I was adding events to our family calendar the other day and it hit me…only 4 more weeks until our 2016-2017 homeschool year starts. Eek! Where did the summer go?
And as late as a week ago, it dawned on me that some of what I had planned just wasn’t going to work with the kids I’ve got (or the mom that I am). I had to scrap the custom planning sheets I had designed for myself and do a major rethink on some core stuff.
The rethink is still happening, but it is finally taking some shape in my mind and with it I’m starting to get a clearer picture of what our days will (hopefully) look like in the coming months. I’ve got some direction and feel a little less blind. It’s time to sit down and put all this stuff together. I know from personal experience that things are really (really) bumpy if we start the year without a firm plan in place, so I need to make this happen.
I am feeling a bit overwhelmed by it all.
That’s why I wanted to check in and let you know that if you are getting ready start in a few weeks (or even next week) and don’t have it quite all together…it’s ok! We’ll get there together. Even if it is one little step at a time.
I’ll be posting our plans for the year soon, but this week I am focusing on organizing my home (we are doing a bit of rearranging to simplify things), our homeschool materials, and my brain.
Reorganizing our home---we are decommissioning our homeschool room.
A couple of years ago I wrote about how I had resisted (for years) having a room to do school in, but how dedicating one room for educational purposes had been so freeing. And well…
…It was true at the time. But as time wore on, I found that we were using the “schoolroom” less and less for our seatwork and were migrating more and more back into the kitchen. For lots of reasons.

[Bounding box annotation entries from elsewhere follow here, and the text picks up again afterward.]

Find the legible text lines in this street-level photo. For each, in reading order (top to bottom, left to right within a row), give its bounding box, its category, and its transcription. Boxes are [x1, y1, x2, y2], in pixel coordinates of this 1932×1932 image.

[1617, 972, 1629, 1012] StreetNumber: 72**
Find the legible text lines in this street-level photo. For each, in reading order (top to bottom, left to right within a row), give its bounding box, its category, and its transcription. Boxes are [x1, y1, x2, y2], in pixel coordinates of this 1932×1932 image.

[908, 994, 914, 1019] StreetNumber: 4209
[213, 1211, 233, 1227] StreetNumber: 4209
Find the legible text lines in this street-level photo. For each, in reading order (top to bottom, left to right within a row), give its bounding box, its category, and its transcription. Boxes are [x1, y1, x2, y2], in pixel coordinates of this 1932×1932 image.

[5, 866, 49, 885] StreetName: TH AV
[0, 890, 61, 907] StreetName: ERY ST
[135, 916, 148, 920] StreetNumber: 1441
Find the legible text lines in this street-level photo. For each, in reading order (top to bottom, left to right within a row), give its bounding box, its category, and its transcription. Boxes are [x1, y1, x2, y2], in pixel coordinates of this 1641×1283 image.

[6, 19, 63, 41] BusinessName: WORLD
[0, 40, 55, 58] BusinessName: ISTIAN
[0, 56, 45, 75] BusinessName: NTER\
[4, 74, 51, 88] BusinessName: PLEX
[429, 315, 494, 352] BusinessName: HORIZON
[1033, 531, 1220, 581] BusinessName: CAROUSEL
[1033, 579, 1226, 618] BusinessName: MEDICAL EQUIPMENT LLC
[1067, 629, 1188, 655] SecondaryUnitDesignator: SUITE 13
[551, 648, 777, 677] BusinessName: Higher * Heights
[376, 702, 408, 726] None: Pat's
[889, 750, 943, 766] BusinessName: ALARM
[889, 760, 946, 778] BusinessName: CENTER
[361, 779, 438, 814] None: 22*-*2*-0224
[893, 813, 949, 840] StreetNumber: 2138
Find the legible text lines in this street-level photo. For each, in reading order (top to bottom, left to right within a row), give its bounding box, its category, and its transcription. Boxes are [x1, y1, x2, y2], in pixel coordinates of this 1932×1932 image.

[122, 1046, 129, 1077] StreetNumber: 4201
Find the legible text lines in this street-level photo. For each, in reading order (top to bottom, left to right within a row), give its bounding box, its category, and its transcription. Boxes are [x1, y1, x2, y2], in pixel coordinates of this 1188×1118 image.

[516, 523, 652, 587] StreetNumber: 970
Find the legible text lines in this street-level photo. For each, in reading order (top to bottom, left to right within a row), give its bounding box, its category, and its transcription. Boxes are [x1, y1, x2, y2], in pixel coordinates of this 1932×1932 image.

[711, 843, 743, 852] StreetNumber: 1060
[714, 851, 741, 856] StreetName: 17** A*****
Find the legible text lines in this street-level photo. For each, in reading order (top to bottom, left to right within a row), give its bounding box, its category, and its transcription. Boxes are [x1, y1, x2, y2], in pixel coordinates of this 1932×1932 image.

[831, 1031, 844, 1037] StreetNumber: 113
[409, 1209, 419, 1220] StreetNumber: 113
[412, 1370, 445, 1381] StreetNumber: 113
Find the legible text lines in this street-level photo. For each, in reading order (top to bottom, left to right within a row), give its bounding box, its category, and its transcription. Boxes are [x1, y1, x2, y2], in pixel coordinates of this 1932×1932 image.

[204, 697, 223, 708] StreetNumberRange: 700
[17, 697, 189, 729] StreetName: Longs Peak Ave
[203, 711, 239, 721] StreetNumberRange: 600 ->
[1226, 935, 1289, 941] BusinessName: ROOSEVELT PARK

Better natural lighting. Food. Closer to the backyard. Because it wasn’t the “school” room.
This created more problems, though, because my school stuff was in the schoolroom and it started migrating into the kitchen where it didn’t really have a home. Because there was a schoolroom.
It’s not as though we didn’t use the schoolroom at all, we just didn’t really use it for our formal studies unless I needed to work with a child individually (except then I was more likely to curl up on the sofa in the living room or on the stairs or anywhere else).
So I started thinking about it and the more I thought about it, the more it didn’t make sense to have a “school” room for our family. It made more sense to have a “play” room. Or call it a creativity room or a learning room or an exploration room or even a game room. But not a school room.
Life is too short for me to take up a whole room in my house for school books-notebooks-paper-pencils-printers, etc. I’d rather use that room to live and learn in.
I said it wasn’t being used for “formal studies,” but there was plenty of learning going on there. Board games were invented. Comic books were created. Stories were written. Tunes were puzzled out on the piano.
And so we moved the school books off the shelves, moved in all the family board games, cleared all the notebooks and school papers out…anyway, at the moment it is still a colossal mess because I have all of this coming year’s homeschool materials on the floor in there and there’s a huge vintage dollhouse that a friend gave to my daughter that is being temporarily housed in there and some of the contents of the same daughter’s bedroom are in there as she cleans out and rearranges her room to make room for that dollhouse.
Yep. It’s a proper mess. We’ll get it sorted out.
So as I worked on reclaiming this room for my family’s life, I realized that I needed to reorganize our homeschool and my approach to education.
I’ll be talking more about this later on as I lay out our plans for the year, but what it boils down to is this: the plan isn’t everything. In fact, maybe it isn’t even the most important thing.
When we imagine that our children’s education is contained within what we plan for them, we limit them, we suppress their potential, and we drive ourselves batty. Our children are not limited by our imagination.
When we believe that the bulk of learning only happens between certain hours or when we are following our curriculum, we are shutting ourselves into a box.
I know, that sounds all vague and not at all helpful. I promise you that I’ll get into the nitty-gritty here in the coming days.